On a cold day in Greater Birmingham, UK, Arsenal visited Aston Villa looking to reverse the fortunes of the past week, including a home collapse against Tottenham and a Champions League loss to Sporting Braga. The Villans had only won once in their previous 5 matches, and needed to start finding their form for manager Gerard Houllier.

The first half was spent mostly in Aston Villa’s end. Aston Villa’s 4-4-1-1 formation was ineffective at generating offensive chances, and Arsenal’s brilliant passing regimen within Manager Arsene Wenger’s favored 4-2-3-1 form was in full effect. Wingers Andrey Arshavin and Samir Nasri were adept at getting the ball in open space and delivering crosses in towards striker Marouane Chamakh.

The scoring opened as Arshavin took advantage of a midfield mistake, and at the edge of the area cut back towards the center of the pitch. He rifled a shot through center-back James Collins’ legs and into the goal. Minutes later, Chamakh headed on goal a perfect cross from right fullback Bacary Sagna, and only a quick Friedel right hand kept it out. The ensuing corner kick by Arshavin was delivered to the far edge of the area, and Nasri volleyed the ball off the turf and past Friedel for a 2-0 lead at the half.

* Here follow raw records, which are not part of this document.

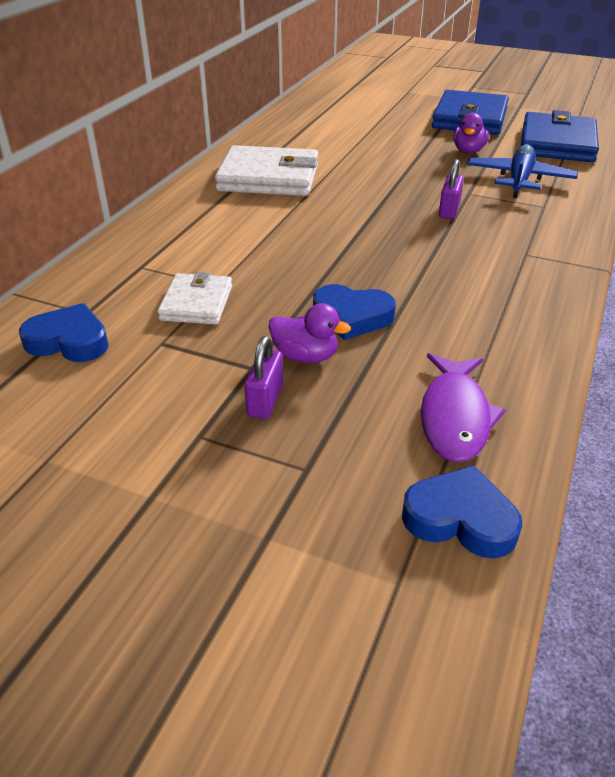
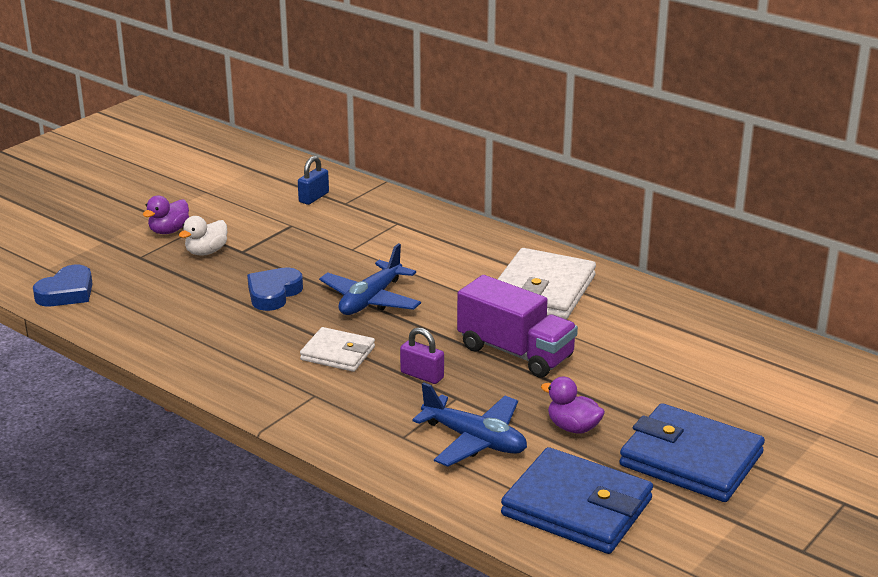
camera: 105 degrees right, 10 degrees down
blue heart [19,303,109,362] -> blue padlock [298,156,329,205]
white wallet [157,271,232,324] -> white wallet moved to [300,327,375,372]
purple padlock [245,336,283,419] -> white duck [179,216,227,256]
purple duck [269,303,351,363] -> purple duck moved to [143,196,189,234]
purple fish [421,353,505,462] -> none
none -> blue plane [319,243,421,315]
none -> purple truck [457,275,578,378]

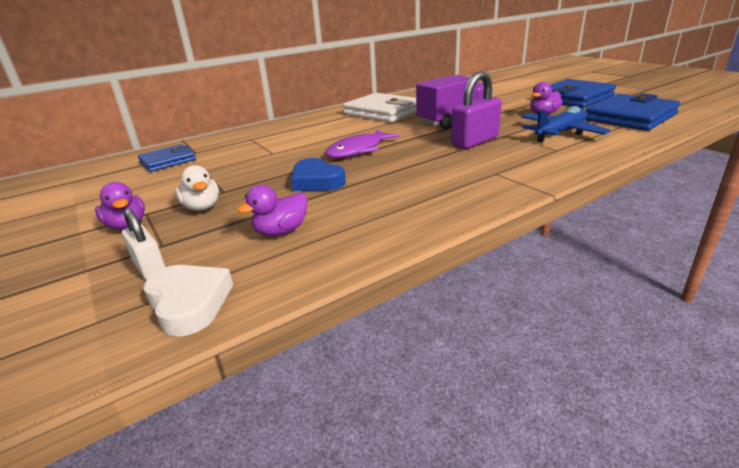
camera: 70 degrees left, 0 degrees up
blue heart [33,264,93,306] -> white heart [144,265,233,337]
blue padlock [298,156,329,205] -> blue wallet [138,144,196,172]
white wallet [300,327,375,372] -> none
blue plane [319,243,421,315] -> purple fish [325,130,399,158]
purple padlock [400,327,444,384] -> purple padlock [451,71,502,149], size x1.64
none -> white padlock [122,208,166,280]
none -> purple duck [237,185,307,236]

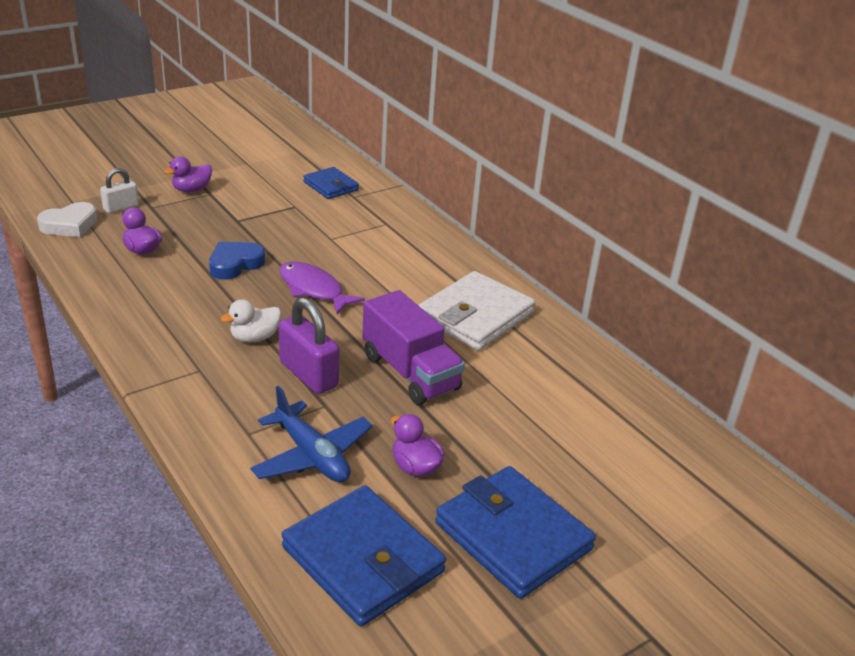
camera: 85 degrees right, 5 degrees up
white duck [175,165,219,211] -> white duck moved to [221,299,281,343]

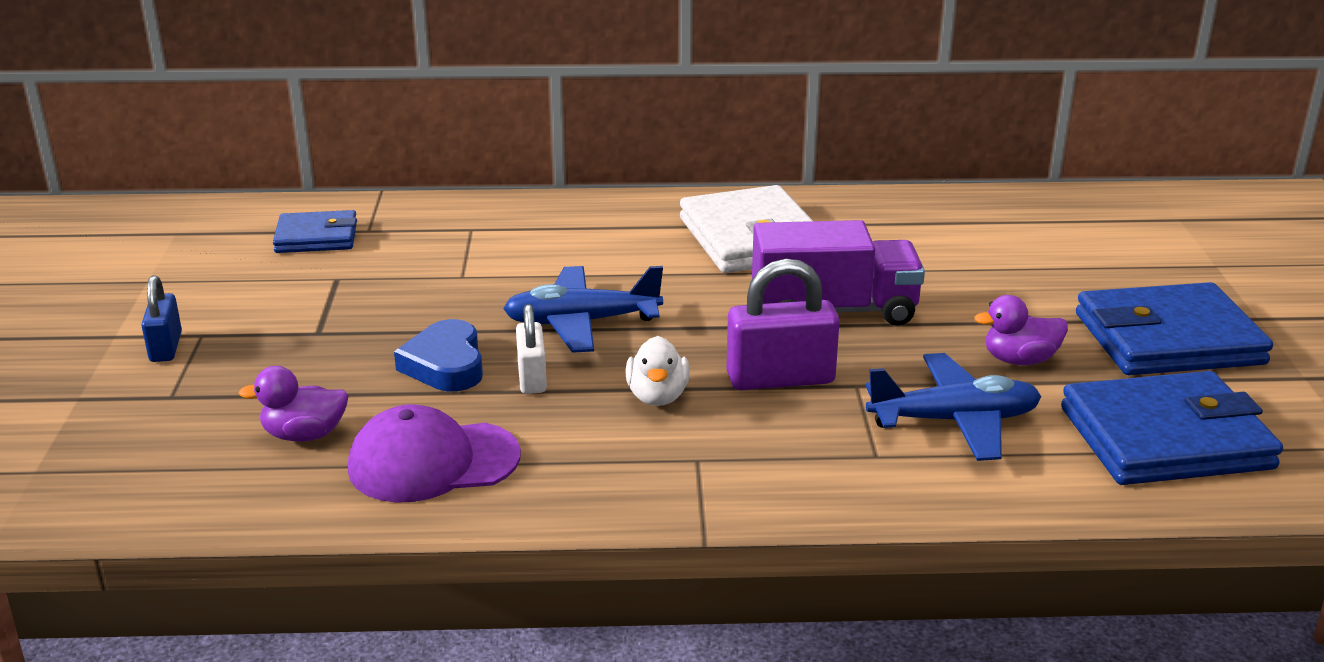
camera: 55 degrees left, 5 degrees down
white heart [37,202,97,237] -> none
white padlock [100,168,139,213] -> white padlock moved to [516,304,547,394]
purple duck [164,157,212,192] -> blue padlock [141,275,182,362]
purple fish [279,262,365,315] -> blue plane [503,266,663,353]
none -> purple cap [348,404,521,503]

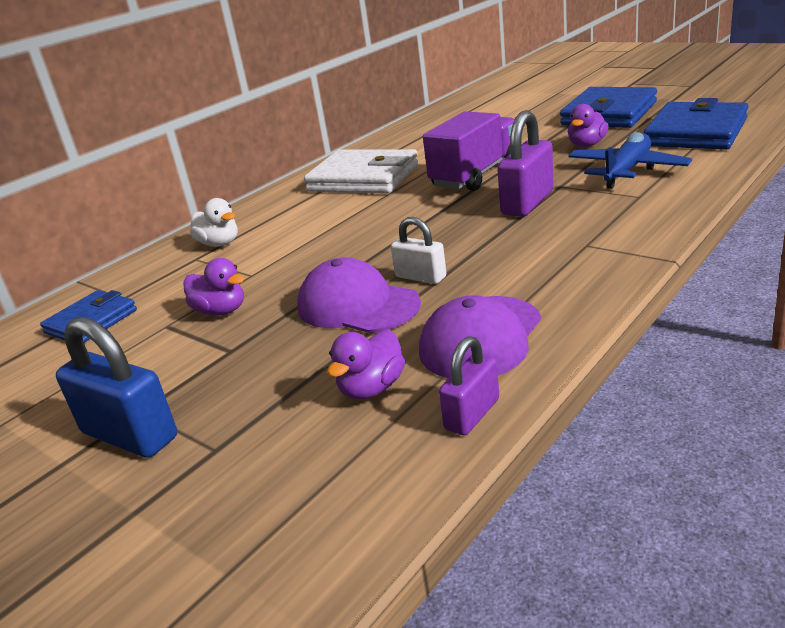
camera: 45 degrees left, 0 degrees up
blue padlock [141,275,182,362] -> blue padlock [56,318,177,458], size x1.64
blue heart [394,319,483,391] -> purple cap [297,257,421,333]
blue plane [503,266,663,353] -> none
white duck [625,336,690,406] -> white duck moved to [190,198,238,247]
none -> purple duck [183,258,245,316]
none -> purple padlock [439,336,499,435]

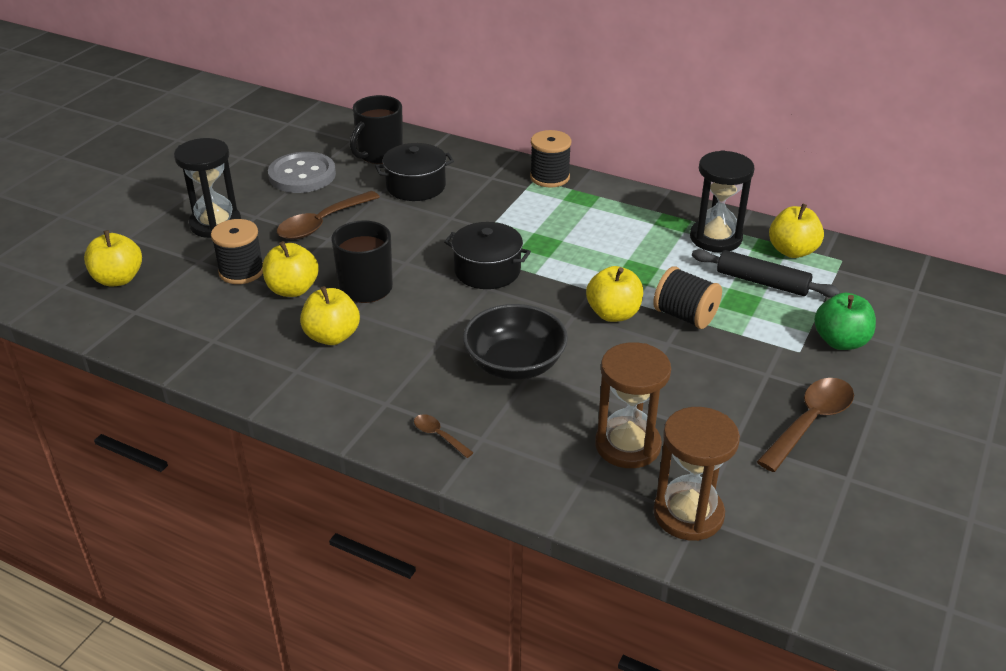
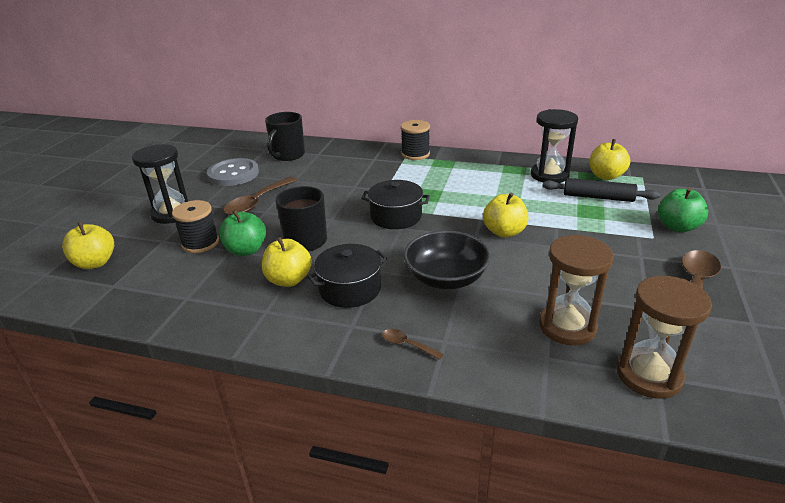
camera: 10 degrees left, 5 degrees down
yellow apple [262,241,319,297] -> green apple [219,210,266,256]
black pot [375,143,454,201] -> black pot moved to [307,244,387,308]
black spool [653,266,722,329] -> none

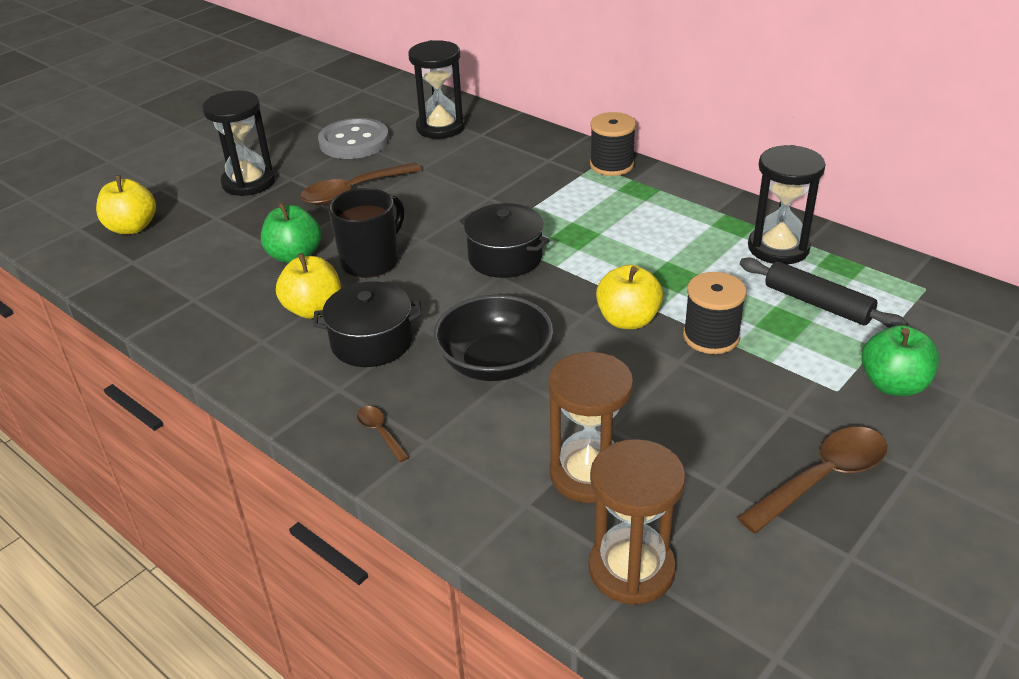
camera: 25 degrees right, 5 degrees up
black spool [172,200,219,253] -> black spool moved to [683,272,746,354]
black mug [265,112,305,161] -> black hourglass [408,40,465,139]
yellow apple [590,139,630,180] -> none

The Villans’ first half attacking philosophy was that of long balls in the direction of Carew, especially from right-back Luke Young. Robert Pires, acquired recently, was rather ineffective in being the bridge between the midfield and Carew, and it was no surprised that he was brought off for more firepower up front. In switching formations to a 4-4-2, Houllier brought in Nathan Delfouneso. He also swapped the wide midfielders, Stewart Downing for Ashley Young. This change brought Young more into the attack on Gael Clichy’s side, which was targeted by Tottenham the week before. With Young leading the team in assists, this would seem to be a sound strategy, and one wonders why it wasn’t tried earlier. By the numbers, Young completed only 9 passes in the first half; in the second half, he completed  twice that number.

The positive change paid off at first. Off of a deflection, Clark received the ball just inside the area, and he laced a shot past Lukasz Fabianski for 2-1.

Unfortunately for Aston Villa, 5 minutes later Rosicky fed a through ball to Chamakh, who directed the ball under a sliding Friedel’s arm to regain the two goal advantage.

The final adjustment to formation came in the 67th minute as Houllier brought off Carew in favor of a midfielder, Stephen Ireland. To keep the offensive pressure on Arsenal, Ashley Young was moved forward to the vacated striker role. As the game moved into the last 30 minutes, Houllier also brought center back Richard Dunne into more offensive wingback roles.

In the 71st minute, Clark found the net again. Dunne headed  an Ashley Young corner forward just inside the central area. Clark’s headed effort hit the underside of the bar and came down just inside the goal to make it 3-2. As the Villa tried to find the equalizer in the waning moments, youngster Jack Wilshere headed home a perfect setup by Chamakh from 6 yards to close out the scoring 4-2.

This game could have been sewn up more easily had Wenger made his defensive substitutions sooner, say after their 3rd goal. Of course that wouldn’t be Wenger, so you simply accept that his teams are going to leak goals and give teams like the Villans a chance to creep back into matches.

Aston Villa took too much of a defensive approach to start. A direct, disjointed approach in Carew’s direction did not produce. Houllier made adjustments  to get Ashley Young the ball against the left side of the Arsenal defense, and once that started happening, chances opened up for Aston Villa. Unfortunately for Villan fans they were behind 2-0 when those changes commenced.